MoCoGUI
A Matlab toolbox which allows to perform, visualize and analyze different image registration algorithms. The toolbox is split into three GUIs:
- RegGUI: for performing image registration
- EvalGUI: for registration visualization and quantitative evaluation
- LandmarkGUI: for feature-based evaluation via landmark points, lines and ROIs
Please refer to the Documentation for more details.
RegGUI
Images (2D, 3D, 4D) can be loaded into the GUI from the Matlab workspace or from the hard drive. The supported file formats are:
- DICOM
- NIfTI
- MAT
- MHD/RAW
- GIPL
- TIFF, JPEG, BMP, PNG
The loaded images can then be coregistered onto each other via different registration algorithms:
- elastix [Klein et al., TMI 2010; Shamonin et al., Front Neuroinform 2010]:
- Parametric (rigid, affine, non-rigid) registrations with various solvers - http://elastix.isi.uu.nl/download.php
- HALAR/LREG (Hierarchical adaptive local affine registrations) [Buerger et al., MEDIA 2011]:
- hierarchical image splitting and parametric B-Spline registration of variable-sized blocks - https://www.isd.kcl.ac.uk/internal/hyperimage/
- LAP (Local All-Pass) [Thevenaz et al., TMI 2000; Blu et al., TMI 2001; Blu et al., TIP 2004; Gilliam et al., ISBI 2016]:
- Optical flow-based registration which reflects non-rigid deformations as local rigid displacements resp. local phase-shifts, i.e. local all-pass filter operations - https://sites.google.com/site/cwsgilliam/3D-LAP
- Demons [Thirion, MEDIA 1998]:
- Diffusion-based registration motivated by optical flow - http://www.mathworks.com/matlabcentral/fileexchange/21451-multimodality-non-rigid-demon-algorithm-image-registration
The GUI is easily extendable for further registration algorithms.

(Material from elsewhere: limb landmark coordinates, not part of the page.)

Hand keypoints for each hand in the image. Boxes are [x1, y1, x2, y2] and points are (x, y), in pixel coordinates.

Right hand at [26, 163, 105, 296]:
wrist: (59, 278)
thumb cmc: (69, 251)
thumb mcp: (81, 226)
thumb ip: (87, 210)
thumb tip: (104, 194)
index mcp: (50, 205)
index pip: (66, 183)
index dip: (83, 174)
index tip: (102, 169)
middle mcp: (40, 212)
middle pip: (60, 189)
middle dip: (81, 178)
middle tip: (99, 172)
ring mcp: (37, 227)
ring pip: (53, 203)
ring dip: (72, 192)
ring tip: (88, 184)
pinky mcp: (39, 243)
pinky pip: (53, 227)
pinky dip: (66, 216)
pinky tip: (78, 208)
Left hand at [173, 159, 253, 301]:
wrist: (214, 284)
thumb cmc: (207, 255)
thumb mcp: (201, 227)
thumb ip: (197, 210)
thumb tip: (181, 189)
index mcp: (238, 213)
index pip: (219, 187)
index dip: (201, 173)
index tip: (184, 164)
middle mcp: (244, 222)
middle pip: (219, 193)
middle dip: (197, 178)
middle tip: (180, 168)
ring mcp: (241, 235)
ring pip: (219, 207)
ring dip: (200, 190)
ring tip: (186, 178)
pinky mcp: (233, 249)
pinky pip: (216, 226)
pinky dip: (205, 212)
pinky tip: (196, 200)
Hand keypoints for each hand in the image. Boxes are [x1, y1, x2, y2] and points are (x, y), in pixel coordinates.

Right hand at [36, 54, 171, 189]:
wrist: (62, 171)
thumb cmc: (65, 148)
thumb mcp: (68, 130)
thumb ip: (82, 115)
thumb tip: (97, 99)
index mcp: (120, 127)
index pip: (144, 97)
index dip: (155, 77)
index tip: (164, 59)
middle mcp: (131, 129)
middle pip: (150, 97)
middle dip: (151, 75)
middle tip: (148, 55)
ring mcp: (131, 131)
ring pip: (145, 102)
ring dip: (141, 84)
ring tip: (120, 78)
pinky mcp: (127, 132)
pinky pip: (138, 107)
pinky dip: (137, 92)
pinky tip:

Transformed images and deformation fields are saved back to the hard drive.
EvalGUI
The obtained registration results can be visualized and evaluated in the EvalGUI. Retrieved quantitative evaluation results can be exported to the hard drive or Excel/CSV file for further analysis.
Visualization
Views from different orientations of the images and deformation fields, zooming and scrolling (via mouse wheel) through different slices is supported, as well as contrast/brightness adjustment.
Evaluation
The derived transformed images and deformation fields can be examined via:
- color-coded difference image
- determinant of Jacobian
- divergence of transformation
- deformation field magnitude
- gradient of deformation field
- overlap measures (Dice, Jaccard) of automatic segmented lung
- intensity-based similarity metrics (MI, SSD, SSIM, RMSE, ...)
LandmarkGUI
Anatomic landmarks (points, lines, ROIs) can be set to perform a feature-based evaluation of the image registration. Landmarks are set in the reference and transformed images to allow the calculation of overlap measures and distance metrics. The obtained overlap results are visualized in the GUI and exported to the hard drive for further analysis.
A quick guide describes the labeling procedure: LandmarkGUI Quick Guide
Download
The GUIs are publicly available: https://github.com/thomaskuestner/MoCoGUI
Please cite the paper, if you use it in a scientific publication.